Entries shown:
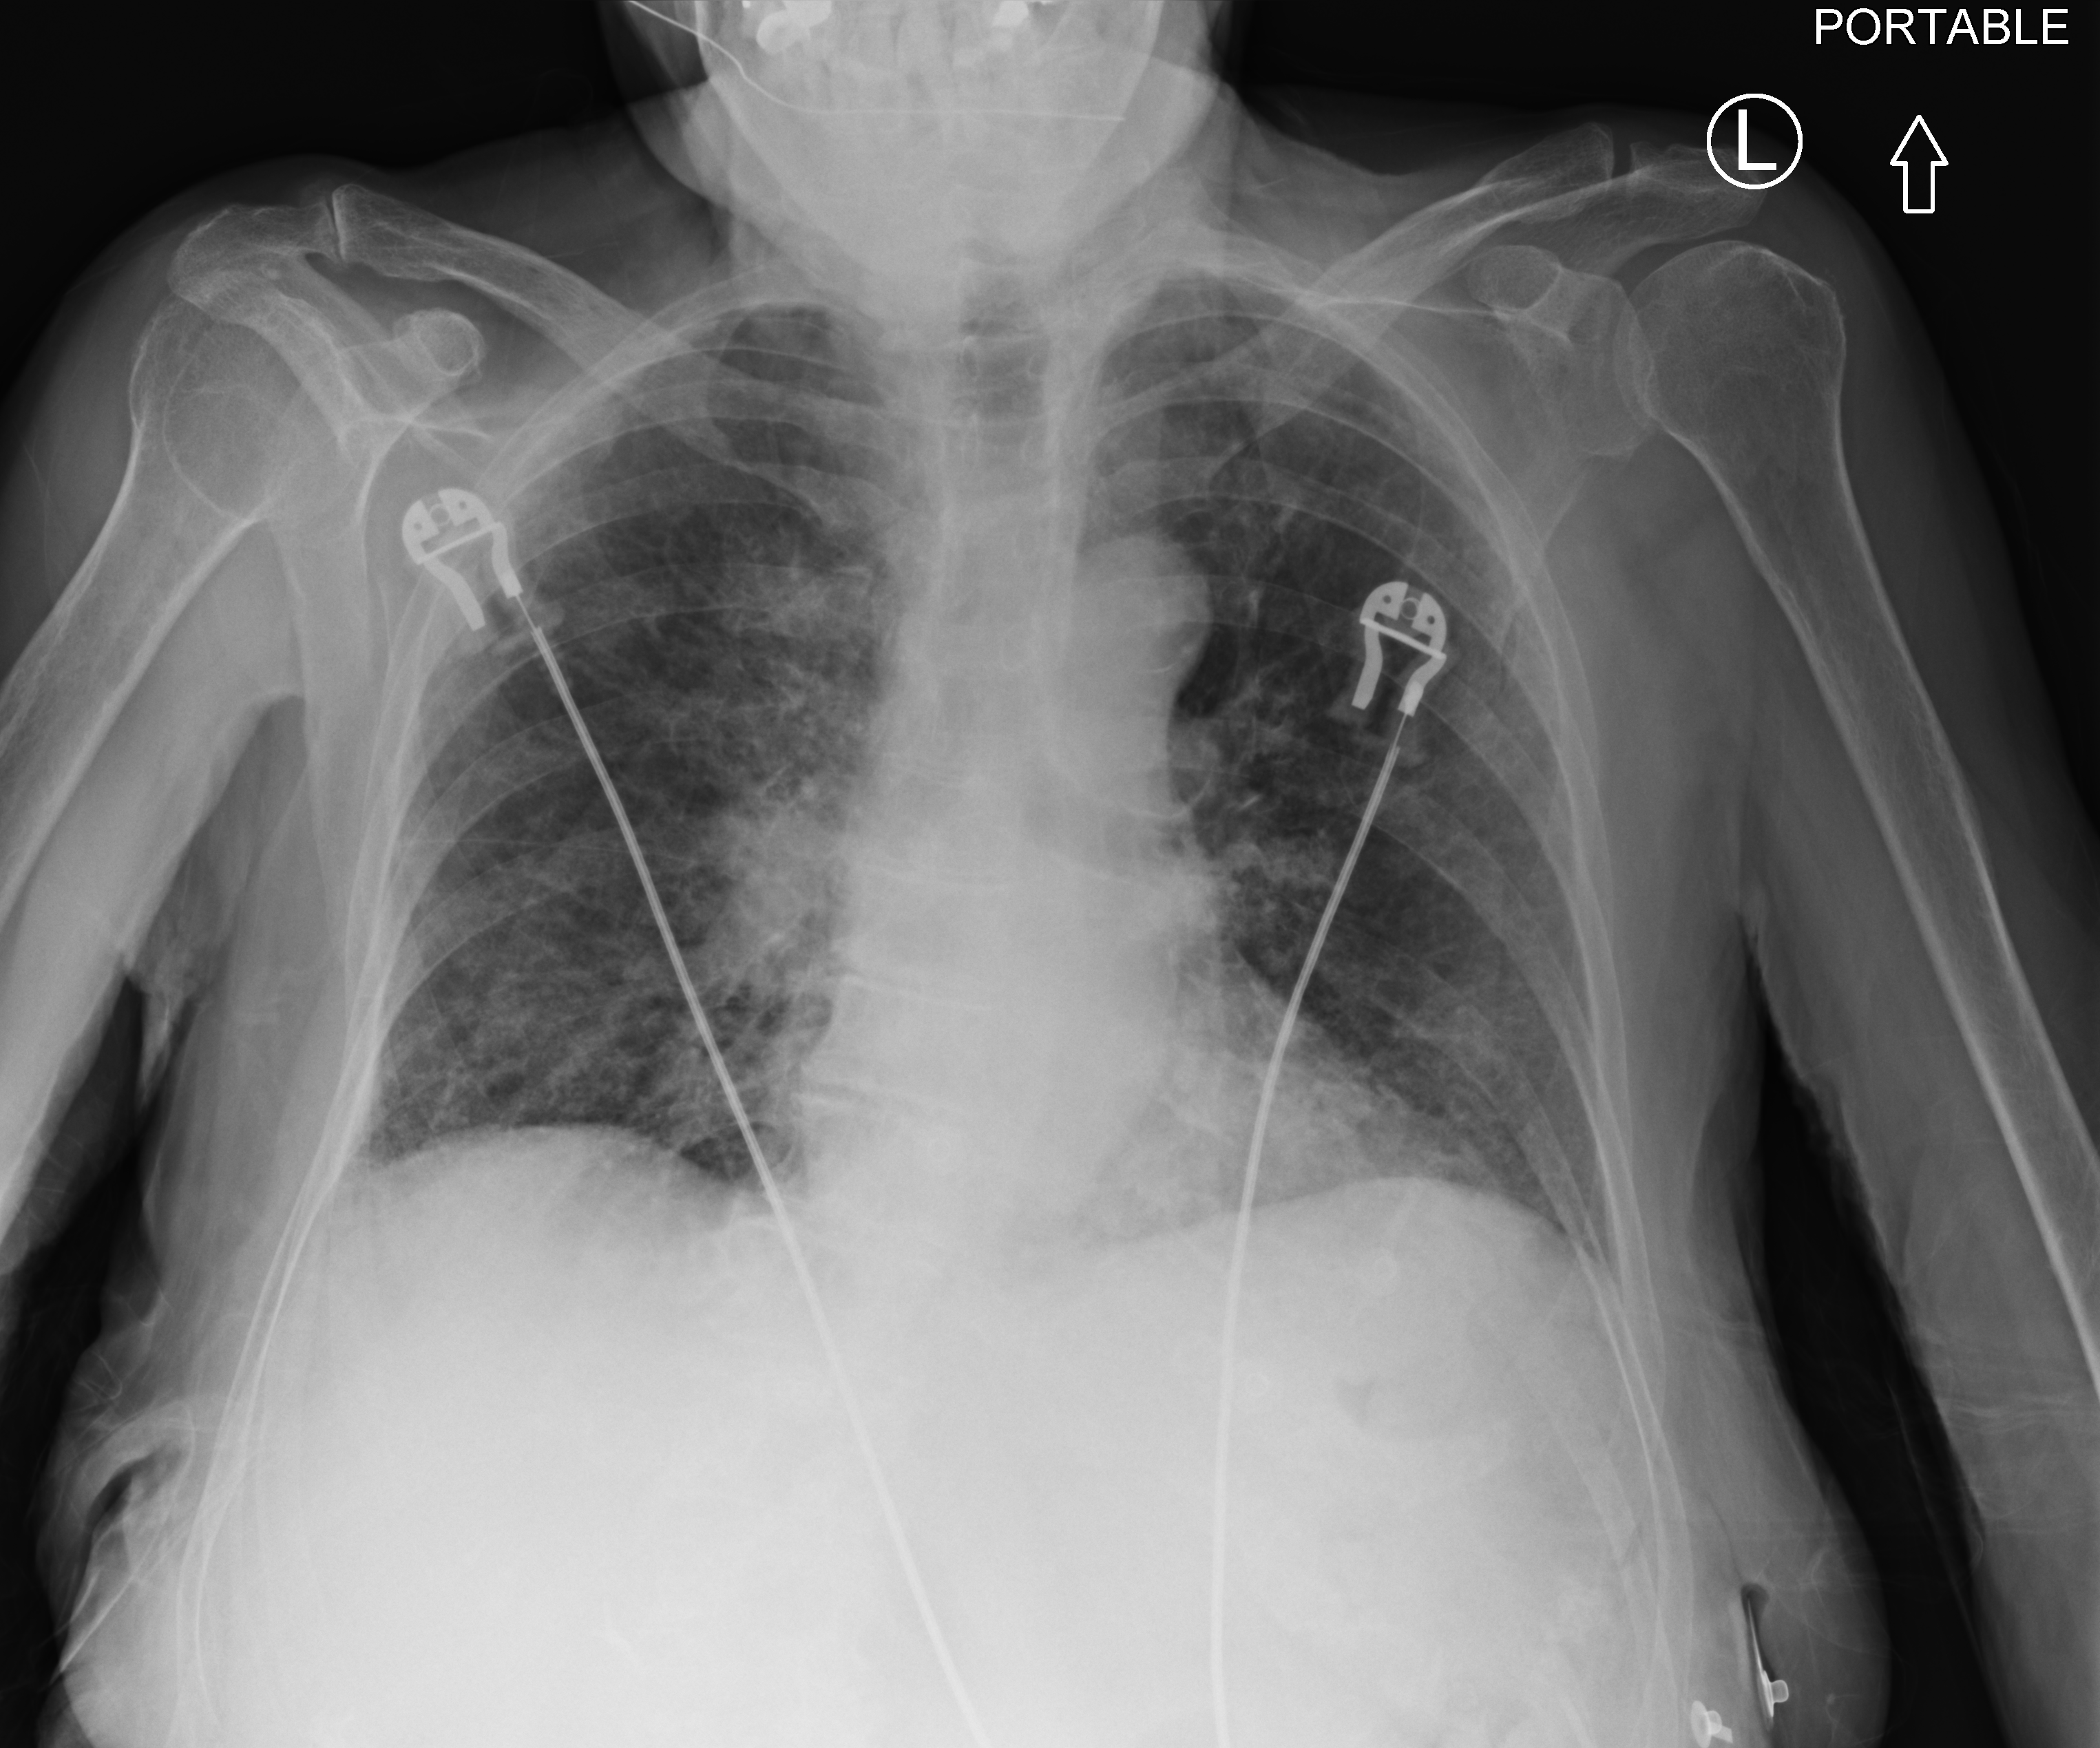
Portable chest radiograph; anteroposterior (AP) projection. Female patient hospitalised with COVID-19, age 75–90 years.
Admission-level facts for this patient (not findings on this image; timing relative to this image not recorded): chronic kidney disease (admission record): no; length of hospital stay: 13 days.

--

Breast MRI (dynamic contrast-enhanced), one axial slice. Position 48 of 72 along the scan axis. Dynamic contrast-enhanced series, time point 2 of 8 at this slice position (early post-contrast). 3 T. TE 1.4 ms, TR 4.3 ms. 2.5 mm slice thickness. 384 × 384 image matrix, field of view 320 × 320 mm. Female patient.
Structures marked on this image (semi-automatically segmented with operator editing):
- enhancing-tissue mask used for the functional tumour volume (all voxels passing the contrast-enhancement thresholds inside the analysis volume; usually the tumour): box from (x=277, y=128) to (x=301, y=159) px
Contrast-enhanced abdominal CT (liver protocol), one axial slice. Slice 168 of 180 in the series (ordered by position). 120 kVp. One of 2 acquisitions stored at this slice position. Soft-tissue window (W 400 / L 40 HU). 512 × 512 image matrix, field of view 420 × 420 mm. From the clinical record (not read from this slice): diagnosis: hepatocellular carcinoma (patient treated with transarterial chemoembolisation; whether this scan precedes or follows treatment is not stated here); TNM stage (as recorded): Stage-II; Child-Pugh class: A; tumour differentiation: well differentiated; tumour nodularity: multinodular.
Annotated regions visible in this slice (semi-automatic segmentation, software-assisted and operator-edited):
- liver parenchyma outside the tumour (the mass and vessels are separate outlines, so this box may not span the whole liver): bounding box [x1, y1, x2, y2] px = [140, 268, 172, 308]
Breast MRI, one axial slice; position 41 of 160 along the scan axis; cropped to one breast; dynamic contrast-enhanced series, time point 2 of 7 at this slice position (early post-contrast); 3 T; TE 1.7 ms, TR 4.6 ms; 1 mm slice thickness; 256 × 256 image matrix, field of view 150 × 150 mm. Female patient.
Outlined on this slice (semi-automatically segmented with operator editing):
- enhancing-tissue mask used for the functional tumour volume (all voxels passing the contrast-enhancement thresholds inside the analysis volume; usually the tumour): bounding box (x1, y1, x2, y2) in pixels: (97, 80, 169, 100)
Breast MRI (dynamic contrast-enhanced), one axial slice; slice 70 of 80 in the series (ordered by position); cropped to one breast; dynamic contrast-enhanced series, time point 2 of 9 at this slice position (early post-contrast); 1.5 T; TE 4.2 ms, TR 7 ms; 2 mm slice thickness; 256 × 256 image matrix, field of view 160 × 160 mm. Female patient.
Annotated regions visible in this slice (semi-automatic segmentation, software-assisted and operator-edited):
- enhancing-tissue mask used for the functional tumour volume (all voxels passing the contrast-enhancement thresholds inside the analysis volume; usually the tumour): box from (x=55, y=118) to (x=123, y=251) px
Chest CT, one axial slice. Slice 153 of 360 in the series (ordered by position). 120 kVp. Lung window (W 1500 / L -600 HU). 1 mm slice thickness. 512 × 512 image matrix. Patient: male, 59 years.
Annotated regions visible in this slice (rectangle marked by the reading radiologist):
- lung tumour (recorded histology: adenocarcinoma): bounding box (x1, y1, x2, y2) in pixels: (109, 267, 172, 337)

Problem details: Your answer must be every line from the entries that contains the string "editing", copied as it stands.

Reply to the exercise:
Structures marked on this image (semi-automatically segmented with operator editing):
Outlined on this slice (semi-automatically segmented with operator editing):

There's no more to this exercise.